Note how many lines of the material that follows include the string "para", and state only that number.

◇ ◇ ◇ ◇ ◇ ◇ ◇

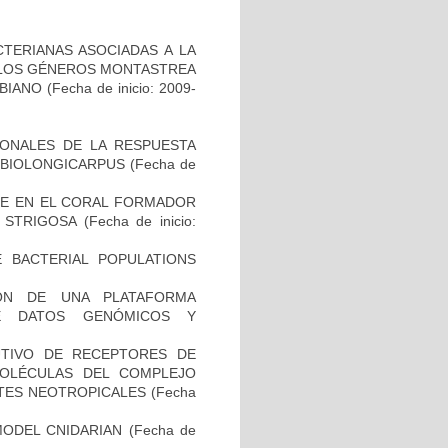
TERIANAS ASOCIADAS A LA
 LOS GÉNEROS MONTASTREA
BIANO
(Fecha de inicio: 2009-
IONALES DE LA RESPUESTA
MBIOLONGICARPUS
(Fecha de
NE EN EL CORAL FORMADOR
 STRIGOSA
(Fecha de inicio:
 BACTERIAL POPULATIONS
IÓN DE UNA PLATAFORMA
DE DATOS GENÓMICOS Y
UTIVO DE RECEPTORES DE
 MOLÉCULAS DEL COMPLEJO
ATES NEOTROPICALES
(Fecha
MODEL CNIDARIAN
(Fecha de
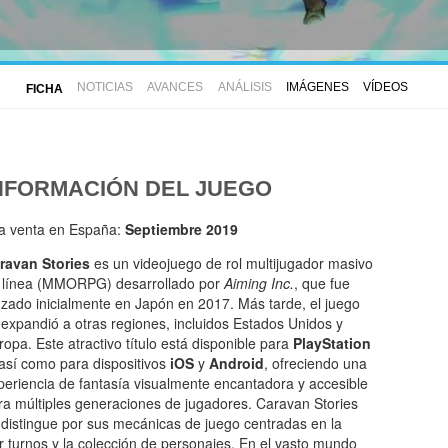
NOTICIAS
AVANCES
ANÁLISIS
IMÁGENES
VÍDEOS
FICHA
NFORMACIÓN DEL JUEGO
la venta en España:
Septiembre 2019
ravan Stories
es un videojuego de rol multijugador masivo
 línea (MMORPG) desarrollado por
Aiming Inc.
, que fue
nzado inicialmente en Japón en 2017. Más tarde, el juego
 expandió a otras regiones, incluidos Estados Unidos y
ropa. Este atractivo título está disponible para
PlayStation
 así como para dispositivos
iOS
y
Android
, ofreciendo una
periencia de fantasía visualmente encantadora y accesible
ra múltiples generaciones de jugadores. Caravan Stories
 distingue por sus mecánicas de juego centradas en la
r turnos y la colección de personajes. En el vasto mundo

◇ ◇ ◇ ◇ ◇ ◇ ◇

• SOLVED EXERCISE:
2